In the United States, despite widespread grassroots antagonism toward Wall Street, it is almost impossible to imagine White House and congressional support for legislation or regulation to force public companies to install employee-directors. But if a grand, private-sector U.K. experiment succeeds through promoting employee-directors in making boards seem more responsive, we could imagine companies and investors here giving workers’ concerns more board attention. There may be sound business reasons to do so: A review by Harvard’s Labor and Worklife Program and the IRRC Institute found that 67 of 92 academic studies detected a positive correlation between human capital management and financial performance, while 24 had mixed or no correlations and only one had a negative correlation.
Whether board-level attention to worker issues would extend to workers actually sitting on corporate boards is an open question.
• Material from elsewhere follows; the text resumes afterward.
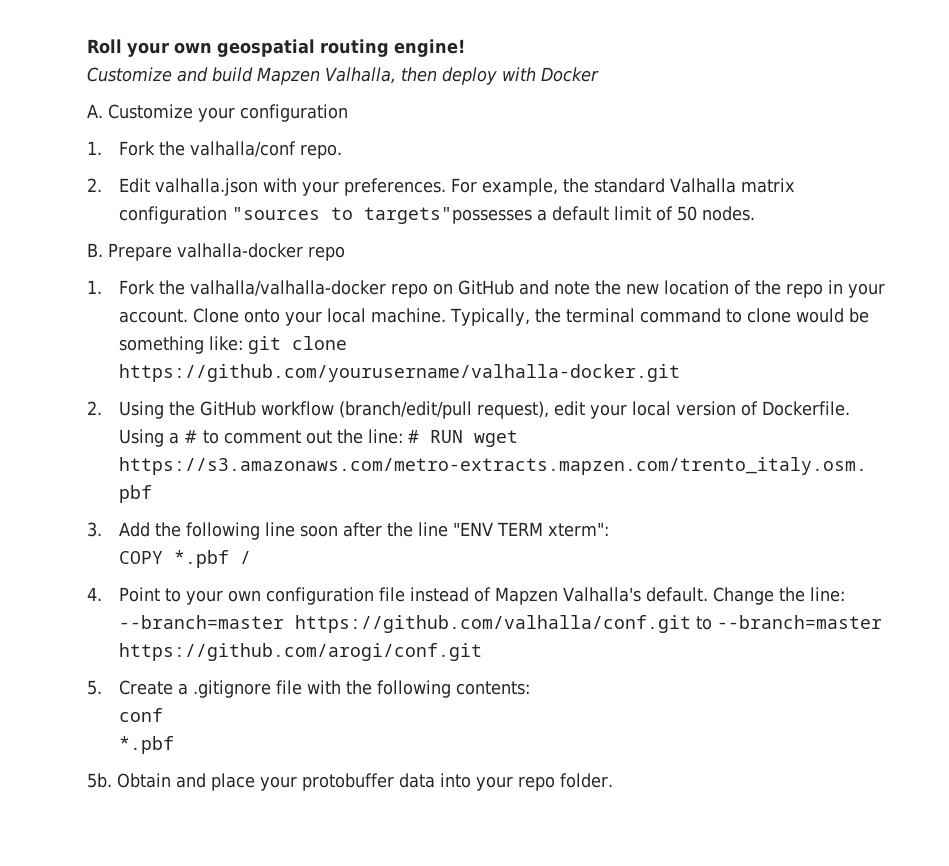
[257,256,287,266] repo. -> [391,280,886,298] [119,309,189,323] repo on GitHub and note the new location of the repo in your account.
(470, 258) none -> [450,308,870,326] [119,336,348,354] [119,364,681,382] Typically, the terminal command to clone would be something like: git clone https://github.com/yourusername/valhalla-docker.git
While there are scattered examples of workers sitting on U.S. corporate boards—today, General Motors’ board features a retired vice president of the United Auto Workers—U.S. companies tend to dislike “constituency” directors, or board members placed in office seemingly to look after specific interests. That being said, boards are already searching for ways to break through public distrust as well as for ways to increase diversity among directors. Expanding the pool of potential directors to workers could be one way to accomplish both goals.
Governance trends, of course, don’t always flow one way. Prime Minister May has already committed, with some relish, to importing the Dodd-Frank rule on pay ratio disclosure. But keep an eye on the U.K.’s new concentration on worker issues at the board level; it could be a bellwether of governance change on this side of the Atlantic.